4. Argument from Repetition
Some believe if you repeat a mistake long enough it becomes true. Not so, but you will find a repeated error causes many people to accept it — especially if combined with errors one and two above.
For example, how often have you heard of the government “surplus” in the late 90’s? One problem, no surplus existed — a fact easily verified from the governments own reports — or the even falser myth the stimulus created jobs (also note in the comments of an article on the debt some people simply can’t accept the truth when it’s right in from of them, due to falling victim to repetition, argument from authority, and argument from majority errors. A real failure of critical thinking).
It matters not how often the lie repeats, it’s still a lie.
Unfortunately, this tactic usually works. Consider how many people actually believe the myth of the surplus, or the stimulus created jobs (note: those may be Democrat lies and deceit, but most politicians of any party use similar tricks, and you’ll see people of all political positions repeat these false statements).
5. Cliched Thinking / Group-Think / Personal Attacks
Slogan thinking and protester mentality — reducing entire discussions down to something fitting on a sign.
For multiple examples, read a thread on skepticism (actually rebuttals to our “Skeptic Series”) and notice the replies along the lines of “he’s an idiot”, “no proof”, etc. That’s an Ad hominem (Latin for “to the man”) attack, commonly known as attacking the person instead of the argument.
Many of those replies are canned group-think, or simply personal attacks — none of which actually rebut the original article.
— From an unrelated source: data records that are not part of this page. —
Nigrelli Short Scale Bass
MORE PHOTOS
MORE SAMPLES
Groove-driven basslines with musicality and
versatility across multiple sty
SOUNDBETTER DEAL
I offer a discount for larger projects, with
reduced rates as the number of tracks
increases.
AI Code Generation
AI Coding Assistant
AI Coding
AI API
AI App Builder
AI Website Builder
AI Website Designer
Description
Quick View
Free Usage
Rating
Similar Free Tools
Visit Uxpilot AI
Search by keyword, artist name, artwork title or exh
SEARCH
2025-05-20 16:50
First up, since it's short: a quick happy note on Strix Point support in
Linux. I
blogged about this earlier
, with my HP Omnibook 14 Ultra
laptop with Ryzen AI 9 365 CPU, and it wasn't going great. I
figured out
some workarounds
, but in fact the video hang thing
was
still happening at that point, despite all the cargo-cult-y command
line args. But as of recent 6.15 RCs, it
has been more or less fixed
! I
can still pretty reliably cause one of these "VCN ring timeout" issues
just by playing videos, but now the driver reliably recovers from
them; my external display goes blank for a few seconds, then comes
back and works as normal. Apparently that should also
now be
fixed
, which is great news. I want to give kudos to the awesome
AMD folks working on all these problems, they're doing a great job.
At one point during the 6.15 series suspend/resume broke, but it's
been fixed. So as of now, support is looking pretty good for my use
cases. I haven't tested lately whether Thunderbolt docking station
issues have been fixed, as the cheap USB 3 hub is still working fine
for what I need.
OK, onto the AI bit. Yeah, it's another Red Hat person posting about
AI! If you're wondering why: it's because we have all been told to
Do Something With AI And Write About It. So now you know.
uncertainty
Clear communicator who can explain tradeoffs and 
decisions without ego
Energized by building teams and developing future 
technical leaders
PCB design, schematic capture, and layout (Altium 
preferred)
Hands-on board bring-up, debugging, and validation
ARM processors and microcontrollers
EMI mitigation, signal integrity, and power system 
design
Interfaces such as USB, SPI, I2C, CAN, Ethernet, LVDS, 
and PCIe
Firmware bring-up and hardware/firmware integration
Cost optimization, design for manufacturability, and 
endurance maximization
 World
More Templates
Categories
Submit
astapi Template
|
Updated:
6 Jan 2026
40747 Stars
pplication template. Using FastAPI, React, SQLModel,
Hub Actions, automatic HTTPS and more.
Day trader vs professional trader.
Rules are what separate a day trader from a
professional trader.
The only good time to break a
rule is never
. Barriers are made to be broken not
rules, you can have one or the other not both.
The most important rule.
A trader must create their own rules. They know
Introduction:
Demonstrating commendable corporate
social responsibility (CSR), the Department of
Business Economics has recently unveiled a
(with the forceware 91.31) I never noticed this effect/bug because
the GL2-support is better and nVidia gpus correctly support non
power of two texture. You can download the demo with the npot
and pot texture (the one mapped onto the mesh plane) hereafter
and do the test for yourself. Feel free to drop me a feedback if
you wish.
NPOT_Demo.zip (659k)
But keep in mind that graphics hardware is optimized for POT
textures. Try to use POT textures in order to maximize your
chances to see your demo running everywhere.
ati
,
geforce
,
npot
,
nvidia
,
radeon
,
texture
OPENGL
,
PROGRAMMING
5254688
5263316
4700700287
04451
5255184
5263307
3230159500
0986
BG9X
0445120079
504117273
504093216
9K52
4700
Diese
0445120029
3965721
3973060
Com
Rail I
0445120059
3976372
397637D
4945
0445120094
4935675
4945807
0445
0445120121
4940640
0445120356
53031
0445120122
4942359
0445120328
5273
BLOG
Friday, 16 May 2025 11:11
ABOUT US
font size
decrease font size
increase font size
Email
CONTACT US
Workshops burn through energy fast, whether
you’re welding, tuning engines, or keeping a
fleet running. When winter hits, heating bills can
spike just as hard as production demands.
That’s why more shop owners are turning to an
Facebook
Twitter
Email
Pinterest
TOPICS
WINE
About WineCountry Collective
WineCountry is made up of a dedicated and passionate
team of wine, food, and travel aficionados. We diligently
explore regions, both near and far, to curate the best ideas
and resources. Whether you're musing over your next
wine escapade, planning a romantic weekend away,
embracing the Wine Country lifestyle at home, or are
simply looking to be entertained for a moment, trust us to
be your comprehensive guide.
Epic failure, but funny to read.
In the recent downgrade of the US credit rating, politicians did what politicians do — blame everyone else for their mistakes. Have you heard something like this on the news recently?
All (argument from majority) serious economists (argument from authority) agree we must follow policy “X”. These extremists on the other side (Ad hominem) refuse to follow what economists agree on. We need to focus on investment and what kind of country we want to live in (Red Herring).
Then notice how each political party “stays on message” (argument from repetition). Is it any wonder Washington is broken when the people making decisions on the future of the country can’t even think logically?
Conclusion and Homework
One thing all logical errors share — they don’t add anything to the discussion. Anyone with a background in logic immediately notices these mistakes, and can point out you’re not really addressing the idea. Sadly, logic and debate isn’t taught much anymore, and the longer we go without training, the more people can be fooled by these easily spotted errors.
For your homework, watch some political, religious, or just about any other discussion on the Internet, news, or other media, and see how frequently you see these five errors pop up. For bonus points, see if you can get all five in one comment or interview — sometimes even one sentence!